Au niveau stratégie de course comme on passe les 4000m de dénivelé je décide de faire la course à mon rythme. Ne pas essayer de suivre les groupes dans les cols. Economiser l’énergie au maximum…
Heureuse surprise au petit matin : il a arrêté de pleuvoir et la route est même sèche. Quelques rayons de soleil au programme, ce qui ne gâche rien. La course démarre prudemment et je reste avec les premiers jusqu’au premières rampes du Col de Cayolle. Ensuite je gère (ne pas dépasser les 170 pulsations) et je rattrape ainsi régulièrement des groupes qui étaient partis plus rapidement (comme d'habitude...).

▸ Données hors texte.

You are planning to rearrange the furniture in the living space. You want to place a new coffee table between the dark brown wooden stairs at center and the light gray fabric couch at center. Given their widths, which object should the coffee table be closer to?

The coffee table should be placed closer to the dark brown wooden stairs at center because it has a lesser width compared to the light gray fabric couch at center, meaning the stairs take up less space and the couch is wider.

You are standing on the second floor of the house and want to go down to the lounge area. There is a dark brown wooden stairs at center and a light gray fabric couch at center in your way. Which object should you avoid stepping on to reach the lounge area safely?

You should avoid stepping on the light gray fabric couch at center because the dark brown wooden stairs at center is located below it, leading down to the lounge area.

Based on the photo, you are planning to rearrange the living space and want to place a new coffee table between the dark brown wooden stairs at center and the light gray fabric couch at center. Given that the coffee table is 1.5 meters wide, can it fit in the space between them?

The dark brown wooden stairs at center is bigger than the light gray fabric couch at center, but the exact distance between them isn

En haut il ne fait pas très chaud, la neige est présente sur les bords de la route. Je bascule avec un autre coureur et on fait la descente ensemble. Elle est très longue et même avec des gants le froid est présent. A Barcelonnette on roule en fond de vallée pendant 15km avant de ré-attaquer le col de la Bonette. Le temps est toujours correct sans pluie et les nuages sont très hauts. Le temps va se dégrader pendant la montée mais on restera au sec et hors des nuages, une chance pour profiter du panorama. La fin du col est somptueuse, très enneigée. Je vois Thomas Becarud (Team Scott) et un de ses amis devant à environ 5mn. Ce sera mon objectif de les rattraper. La route restera sèche jusqu’au sommet. Il n'y fera pas très chaud (juste au dessus de zéro). Pour l'anecdote la cime (2802m) était fermée pour cause de chute de neige et on n'a donc emprunté "que" le col (2730m). mais que c'est beau là-haut...

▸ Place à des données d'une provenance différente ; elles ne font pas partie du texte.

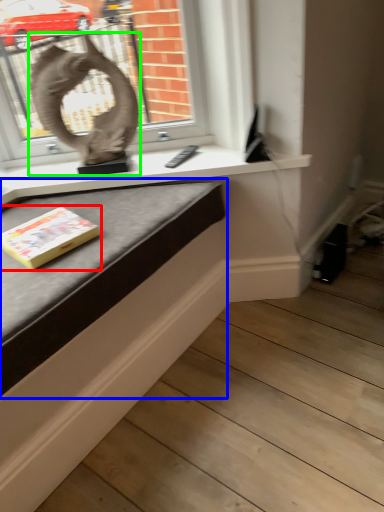
Question: Which object is positioned farthest from paperback book (highlighted by a red box)? Select from table (highlighted by a blue box) and sculpture (highlighted by a green box).

Choices:
 (A) table
 (B) sculpture

Answer: (B)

Par contre toute la descente du col de la Bonette se fera avec une route complètement détrempée après un gros orage, super dangereuse, agrémentée de gravier sur la fin et même de festin de mouton… On démarrera même la descente dans une brume qui se lève de la route. Il est clair qu’on n’a pas battu des records dans la descente, avec en plus le froid au mains…
En bas un gars de l’armée de terre et un de ses potes me rattrapent (ils s’étaient arrêtés en haut du col pour changer de vêtements avec une voiture) et je les suis dans la vallée (ils vont me tirer pendant un bon bout de temps). On récupère enfin Thomas et 2 autres gars et on attaque donc ensuite le dernier col à 6. C’est maintenant la chaleur qui nous attend pendant une bonne dizaine de kilomètres : plein soleil le long des falaises. Les 2 avions de chasse nous déposent et ensuite au train je lâche les 3 autres du groupe. Je comprends alors que pour la première fois dans une cyclo de plus de 4000m je n’exploserai pas dans le dernier col. Car je maintiens les pulsations vers 170 et je me sens assez bien. Le pied! Mais ce dernier col est bien difficile surtout par sa longueur. Ensuite les 10 derniers kilomètres de la course se feront sur une route détrempée de retour suite à un gros orage, mais seulement sous une petite pluie. Je réussis à rattraper et lâcher deux autres coureurs dans la dernière côte du parcours (un vrai régal quand ca répond...) et je termine la course juste avant un gros orage. Il ne me restera plus qu’à descendre ensuite dans la vallée jusqu’à Guillaumes, village du départ.
Des images plein les yeux et super content d'avoir bien géré (pour la première fois) ce type de cyclo ultra dure. Bon il est vrai que j'ai mis une demi-heure à arrêter de trembler pendant le repas tant j'avais épuisé le bonhomme.
Mais cette épreuve mérite le (long) détour. C'est bien mieux que la Marmotte... Je n'ose imaginer le tableau avec un beau ciel bleu sur le Mercantour!